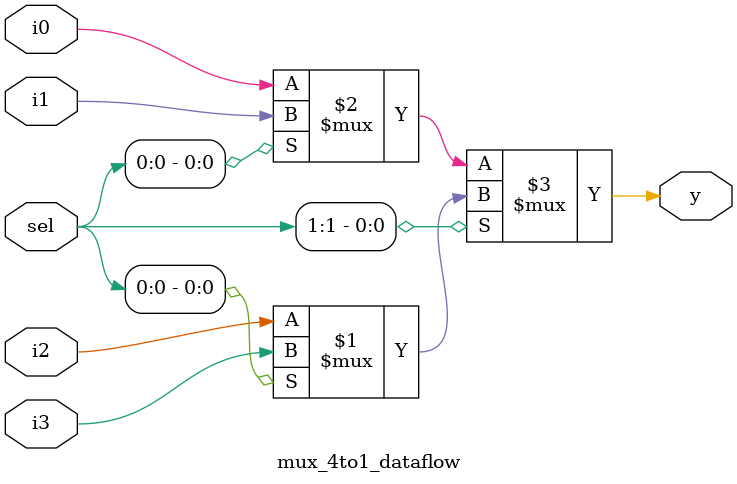
<source format=v>
module mux_4to1_dataflow(input i0,i1,i2,i3,input [1:0]sel,output y);
	assign y=sel[1]?(sel[0]?i3:i2):(sel[0]?i1:i0);//ternary assignment
endmodule

</source>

━━━━

» EXERCISE REQUIREMENTS: For every line above, produce an exact transcription that omits the images.

» ANSWER AREA:
<source format=v>
module mux_4to1_dataflow(input i0,i1,i2,i3,input [1:0]sel,output y);
	assign y=sel[1]?(sel[0]?i3:i2):(sel[0]?i1:i0);//ternary assignment
endmodule

</source>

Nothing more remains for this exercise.